* TASK INSTRUCTIONS
#1 In the postal strike passage, on what date did NALC members in Branch 36 vote to walk off the job?
#2 Reproduce the postal strike passage word for word, starting with "Striking the federal" and going on through "voted to strike.".

Striking the federal government has been illegal since 1912. But that is exactly what happened 48 years ago when NALC Members in Branch 36 (New York) voted to walk off the job on March 17, 1970. Picket lines went up at midnight all over New York City and spread like wildfire through the country as other NALC locals including Boston, Branch #34 voted to strike. 

While most of those who hit the bricks are long retired, we owe it to those who put their jobs on the line to Remember!

 

“In 1970 what happened in a nutshell was this: postal workers had become fed up with working for wages that had lagged so far behind over the years that many were working second and third jobs to make ends meet.   In cities like New York and Washington, D.C., many postal workers were even collecting food stamps and welfare. At the time, federal government employees only enjoyed partial collective bargaining rights (provided by Executive Order 10988 in 1962). That meant they had to lobby Congress for pay raises—a process they dubbed “collective begging.”

[Recorded data]

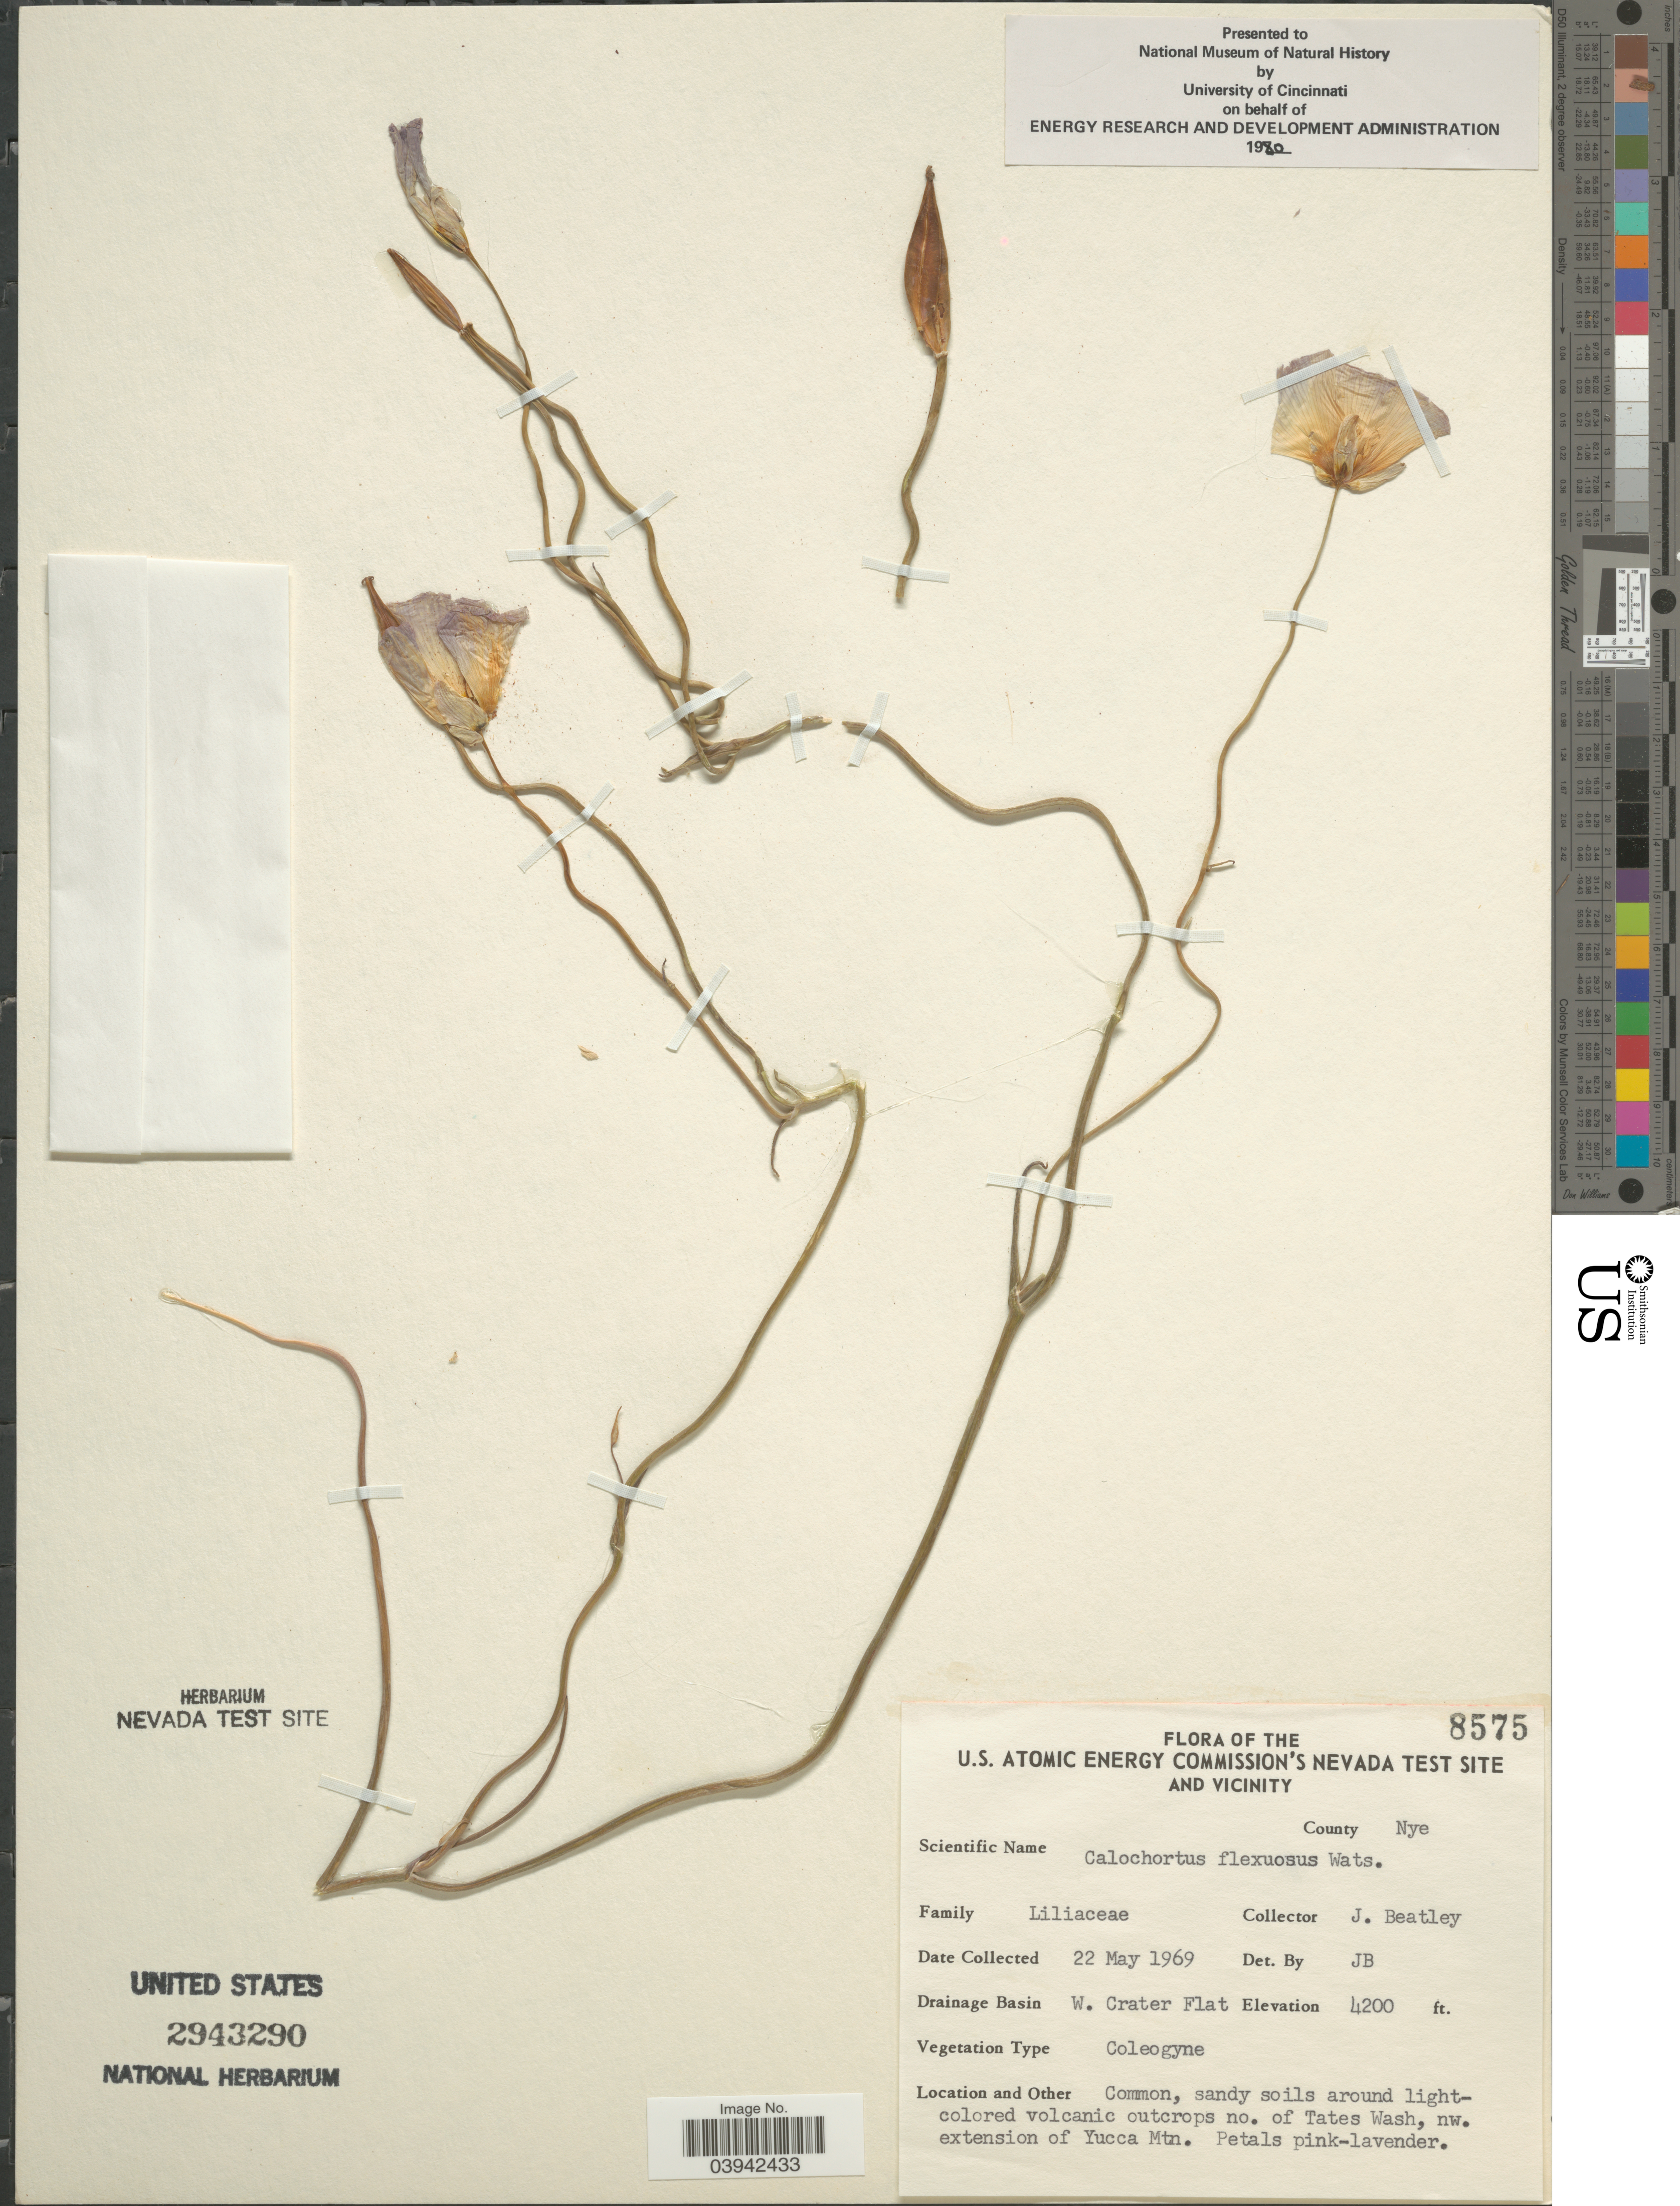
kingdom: Plantae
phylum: Tracheophyta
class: Liliopsida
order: Liliales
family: Liliaceae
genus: Calochortus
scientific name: Calochortus flexuosus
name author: S. Watson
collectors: J. C. Beatley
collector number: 8575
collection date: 1969-05-22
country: United States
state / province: Nevada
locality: The U.S. Atomic Energy Commission's Nevada Test Site and Vicinity. County Nye. Drainage Basin W. Crater Flat. Sandy soils aroung light-colored volcanic outcrops no. of Tates Wash, nw. extension of Yucca Mtn.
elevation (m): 1280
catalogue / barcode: US 2943290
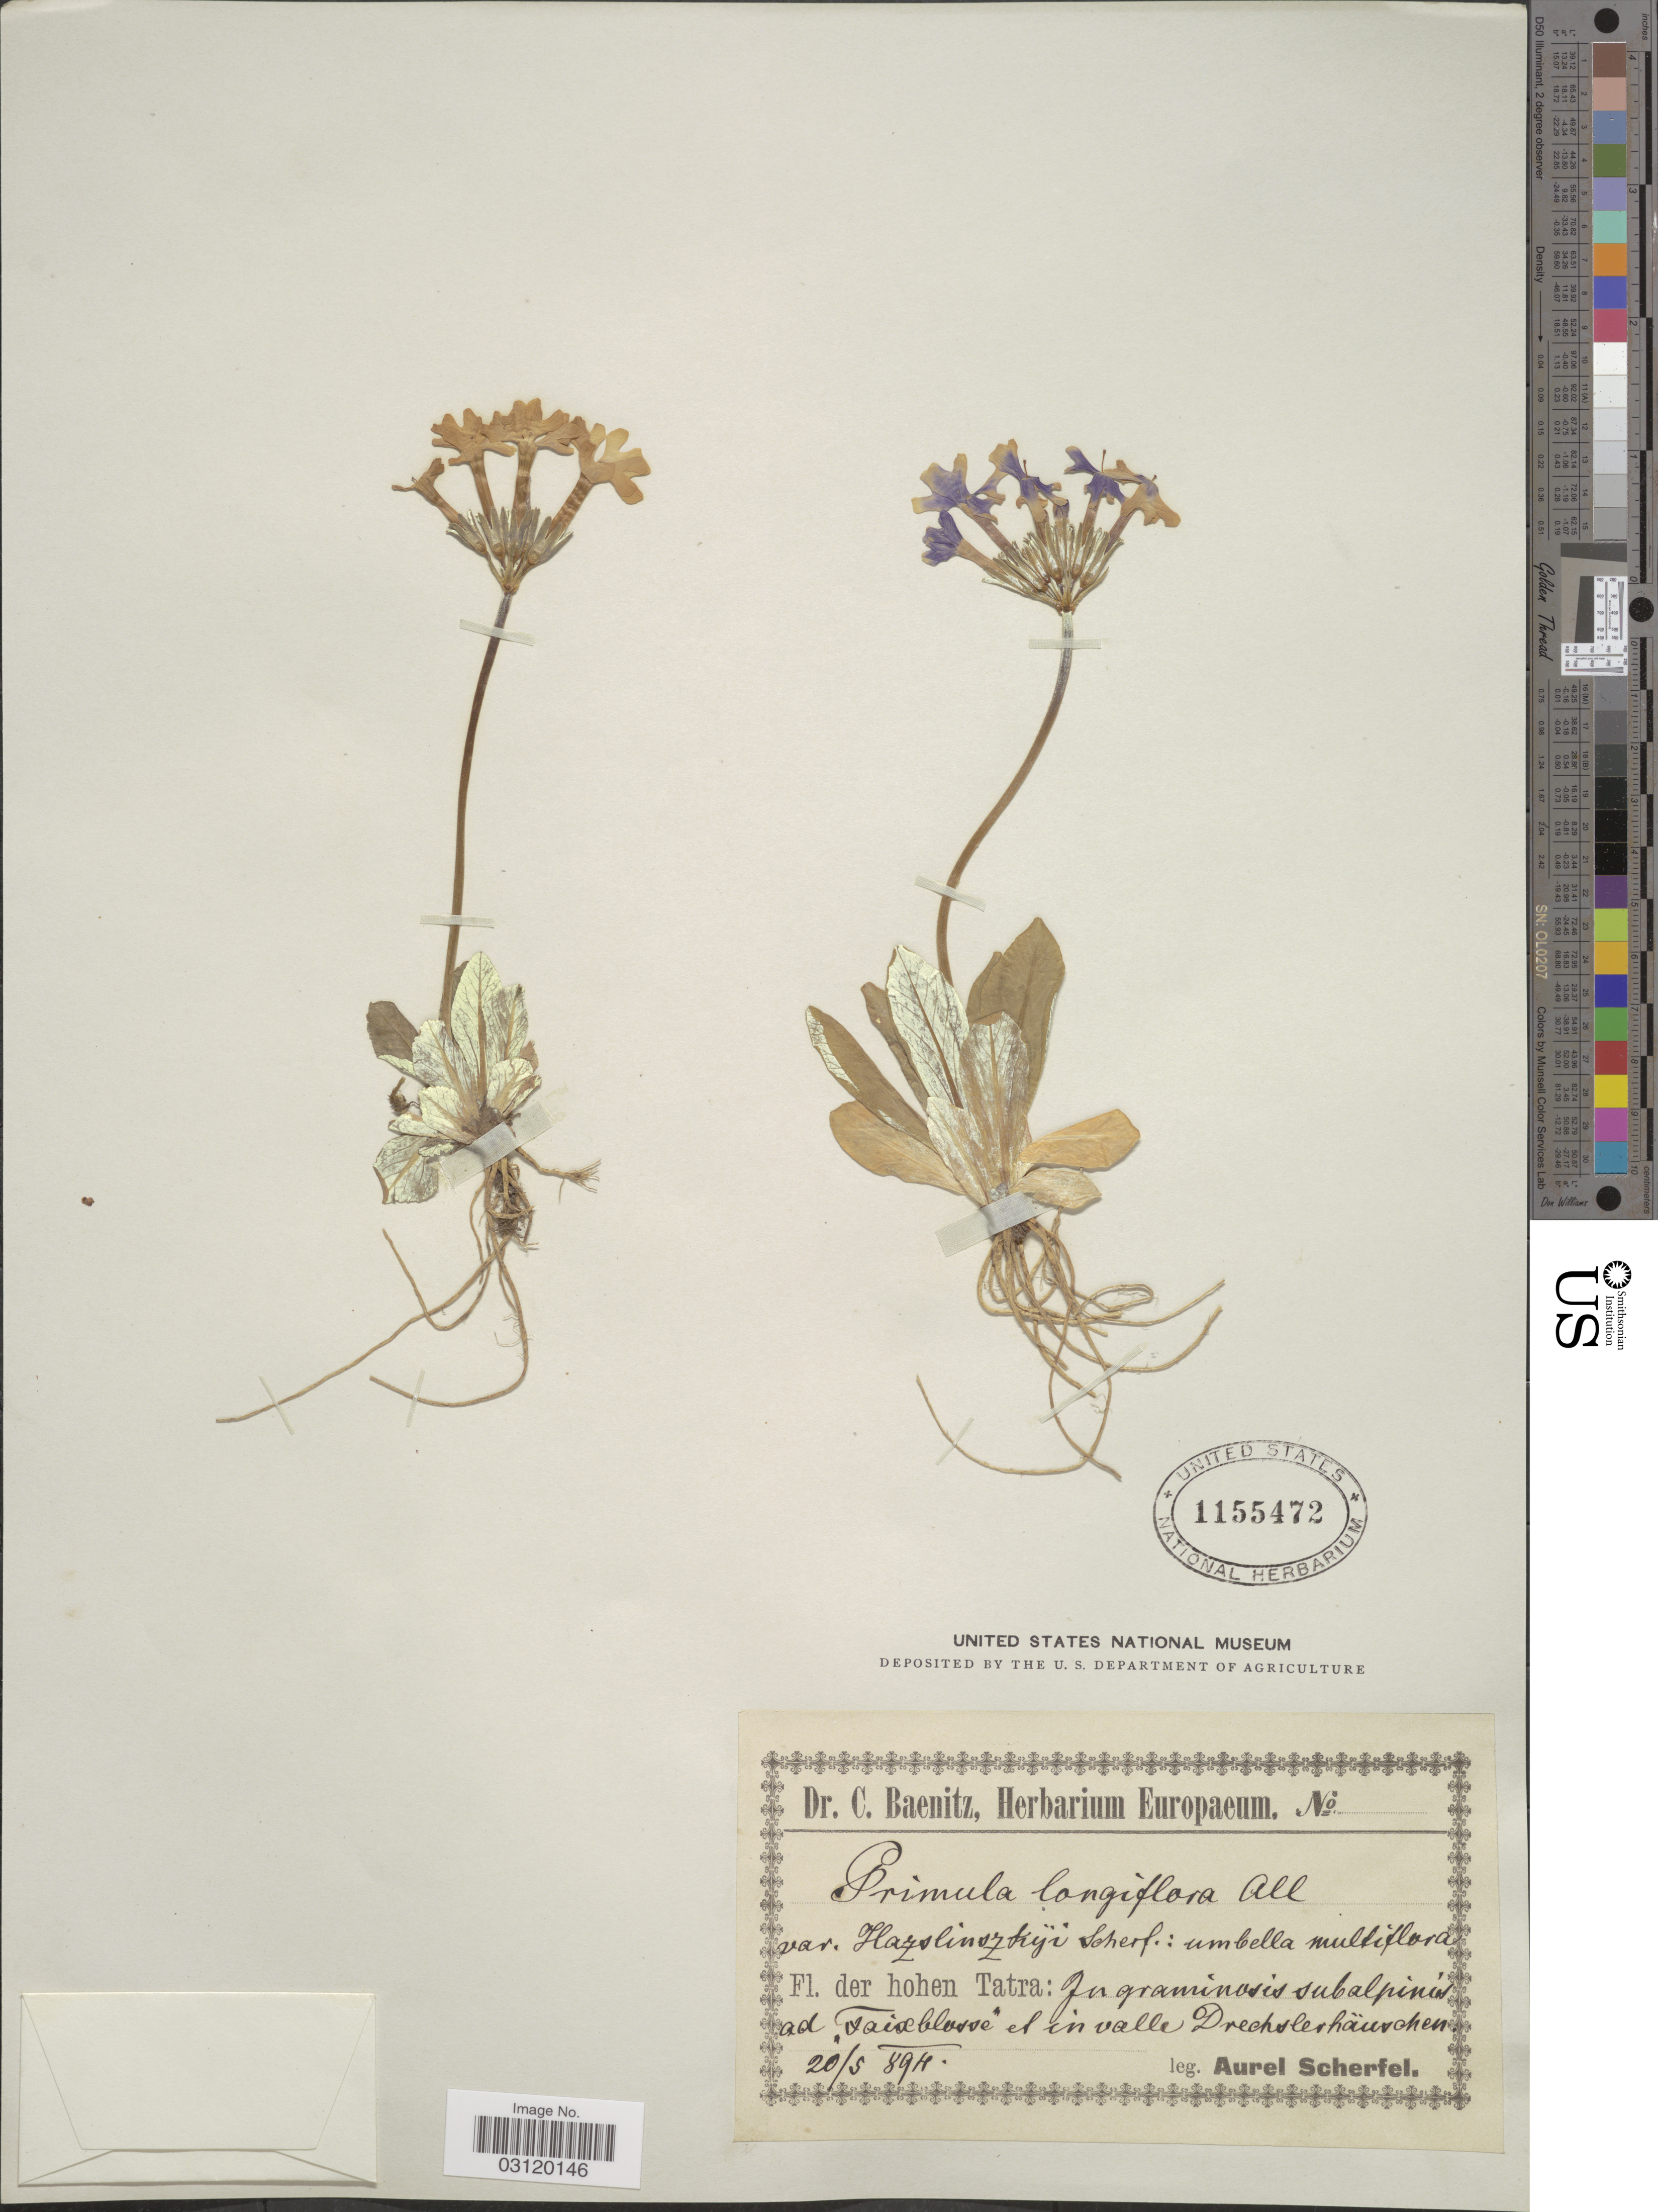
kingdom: Plantae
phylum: Tracheophyta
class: Magnoliopsida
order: Ericales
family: Primulaceae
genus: Primula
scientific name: Primula longiflora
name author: All.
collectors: A. Scherfel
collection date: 1894-05-20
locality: Fl. der hohen Tatra: In graminosis subalpinis ad Faiseblosse [interpreted] et in valle Drechslerhauschen.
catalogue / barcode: US 1155472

* RESULTS OF THE TASKS
#1 March 17, 1970

#2
Striking the federal government has been illegal since 1912. But that is exactly what happened 48 years ago when NALC Members in Branch 36 (New York) voted to walk off the job on March 17, 1970. Picket lines went up at midnight all over New York City and spread like wildfire through the country as other NALC locals including Boston, Branch #34 voted to strike.